The Song gives us richly sensual images of the mutual appreciation and enjoyment of a bride and groom in one another’s physical charms. For a description of a stunningly beautiful woman we could not go past 4:1-15, while the dashing figure of 5:10-16 must be every woman’s dream. The intense desire for and pleasure in the con­summation of the relationship is tenderly expressed at a number of points, such as 7:8-13.

Some readers see in the Song a lovers’ tri­angle of a king, a Shulammite girl and her shepherd lover. It is by no means clear, however, that such a dramatic reading can be sustained. I prefer to see the Song as a series of impressionistic cameos, not as an unfolding drama.

The Song abounds in rich imagery drawn from rural and garden settings reminding us of the Garden of Eden (Genesis 2). Here all of our senses are engaged at once. The most delightful fruits are there for the picking. The fragrances of every variety of aromatic plant imaginable greet our noses. There is music in the air. In this idyllic world, man and woman feel no shame as they lie together among the henna bushes. There is also a lavish use of the royal imagery of palaces, crowns and royal chariots; of gold, lapis lazuli and ivory; for in this setting of luxury we see man and woman with the royal dignity God designed us to enjoy.

Sex is a good gift. Like everything else in God’s world it has been corrupted now by our rebellion and the consequent skewing of the whole created order. We need to recapture something of God’s good design in married love. The Song affirms that despite the Fall (Genesis 3), God’s won­derful purpose in marriage is not lost. Through the Song, we catch a glimpse of the “redemption of sexuality” just as other parts of Scripture point us to the redemp­tion of other aspects of our lives.

The Song is not an allegory. However, in portraying the tender lovemaking of hus­band and wife in the context of the canon of Scripture, it may help us to grasp some­thing of the intimacy of the marriage imagery used elsewhere in the Bible. God in Christ relates to us as a groom does to his bride. This marriage metaphor is begun in the Old Testament (Jeremiah 2:20; 3:1; Ezekiel 16, 23, Hosea) and developed in the New (Ephesians 5:22-23; Revelation 19:7; 21:2, 9; 22:17).
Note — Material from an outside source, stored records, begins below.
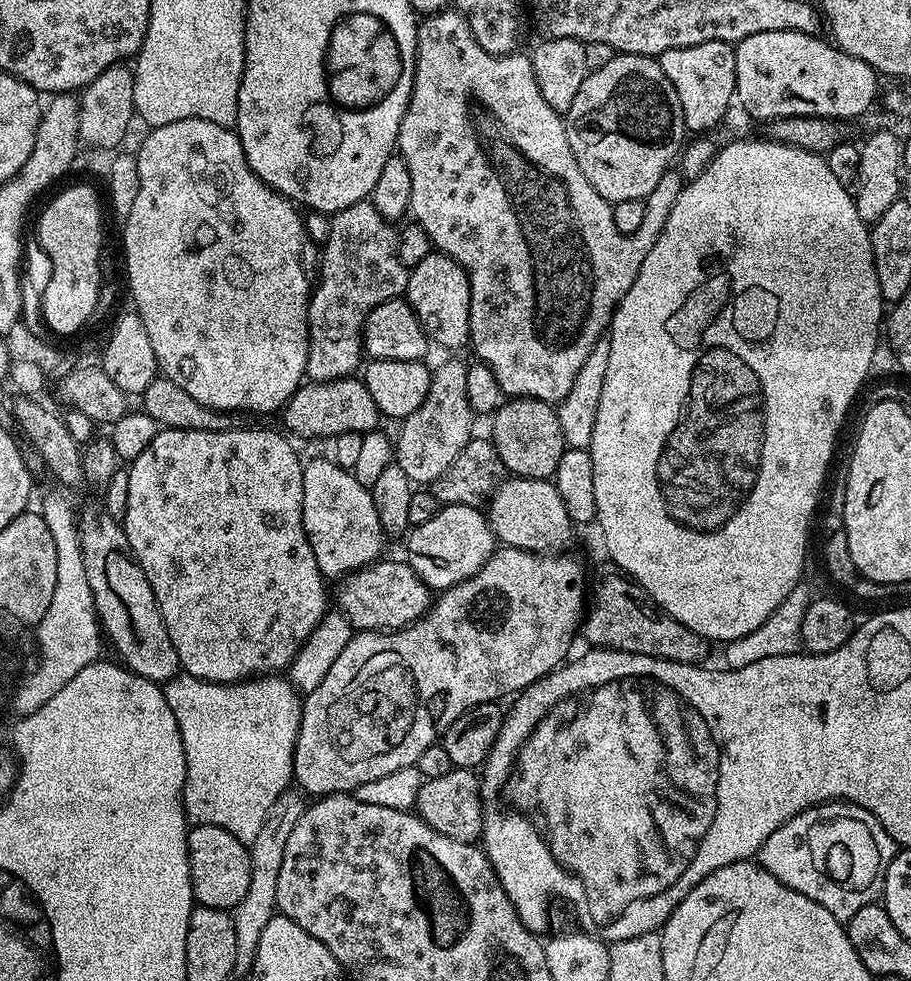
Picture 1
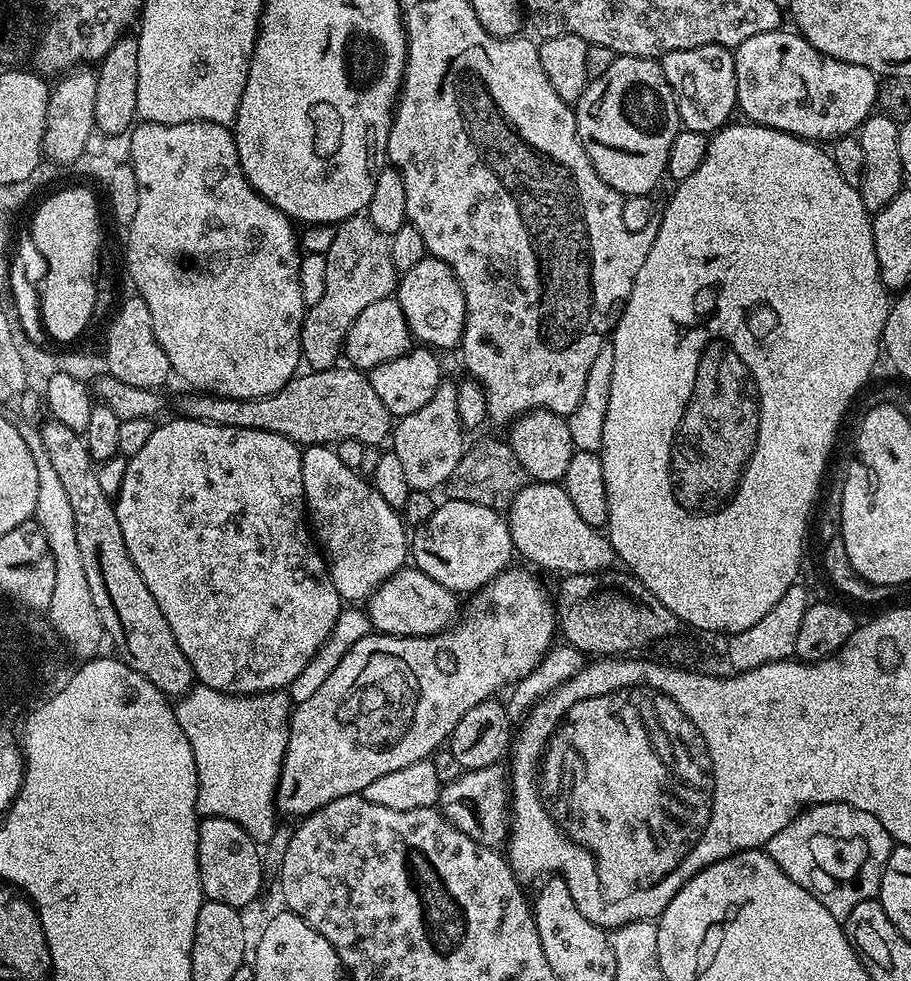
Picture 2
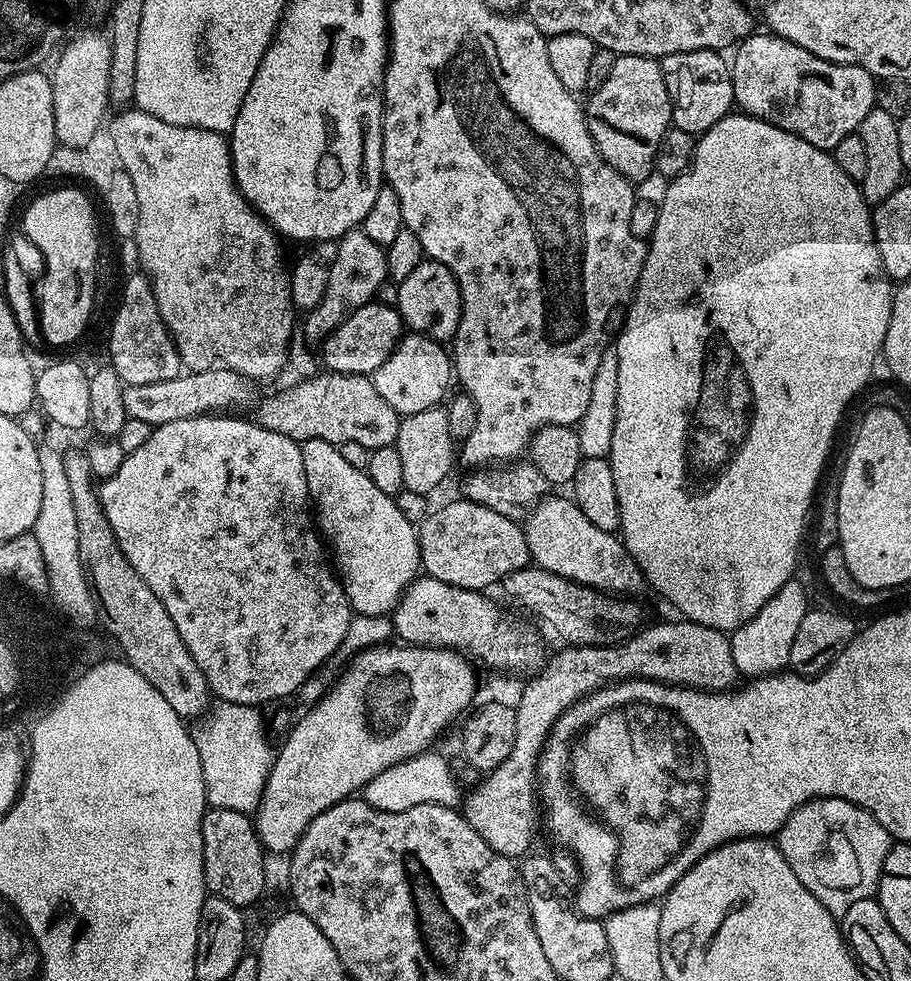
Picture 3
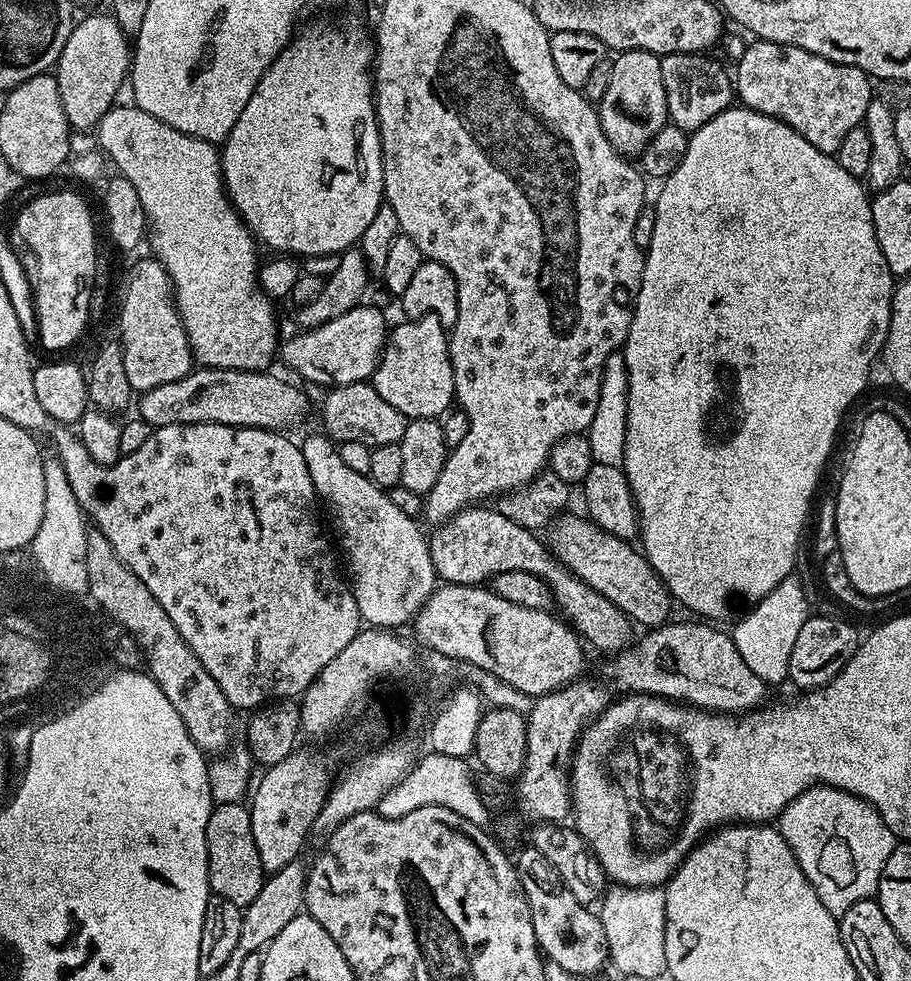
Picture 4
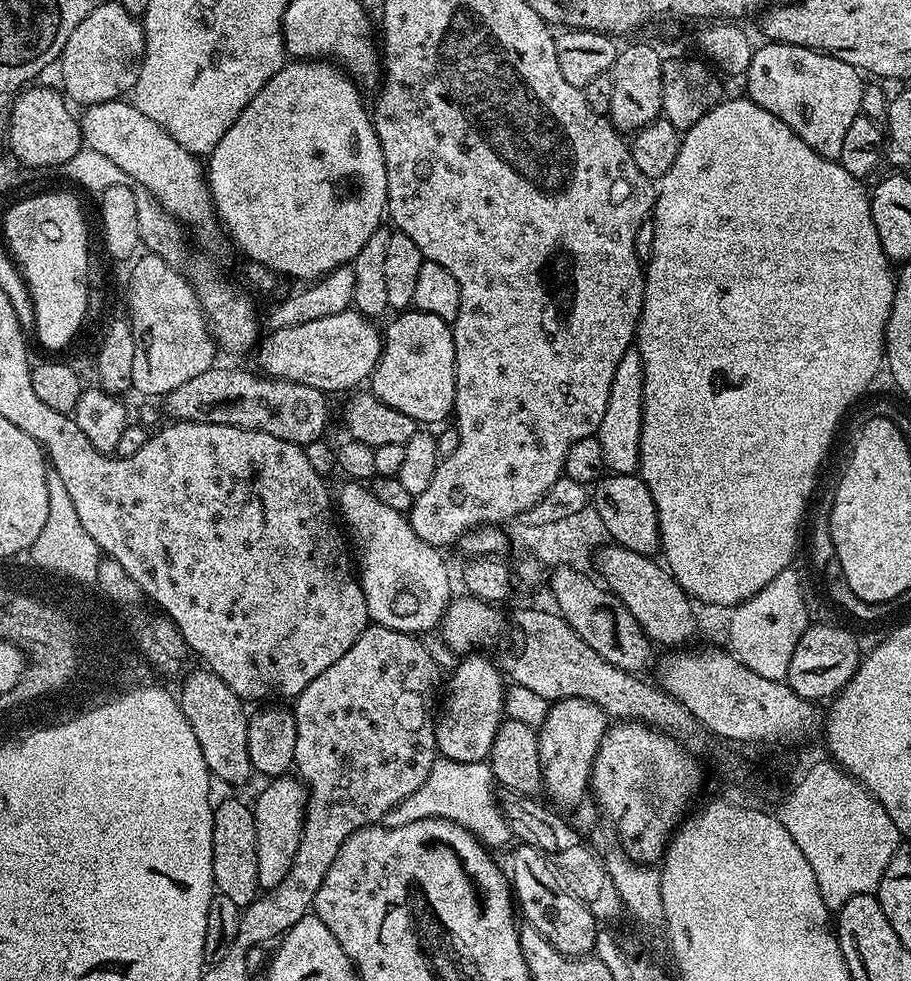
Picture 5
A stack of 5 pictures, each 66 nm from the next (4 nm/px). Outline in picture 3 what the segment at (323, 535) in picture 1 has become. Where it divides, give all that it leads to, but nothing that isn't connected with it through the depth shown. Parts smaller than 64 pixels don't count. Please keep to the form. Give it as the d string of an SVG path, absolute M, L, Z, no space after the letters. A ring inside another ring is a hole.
M314 438L303 441L300 449L308 498L314 505L314 516L323 539L336 547L334 564L353 613L388 616L399 604L404 591L422 572L417 525L406 522L395 499L382 494L382 490L370 482L365 469L350 466L342 458L337 445Z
Today our culture surrounds us with tired images of perverted sexuality and the supposed pleasures of someone else’s gar­den. The Song, in contrast, is an exuberant celebration of the delights God intends us to enjoy in our own garden. It may also then serve as a pointer to the love and joy to be found in the relationship which tran­scends all others, a relationship with the Lord Jesus Christ. This Supreme Song is surely the hottest book in the Bible!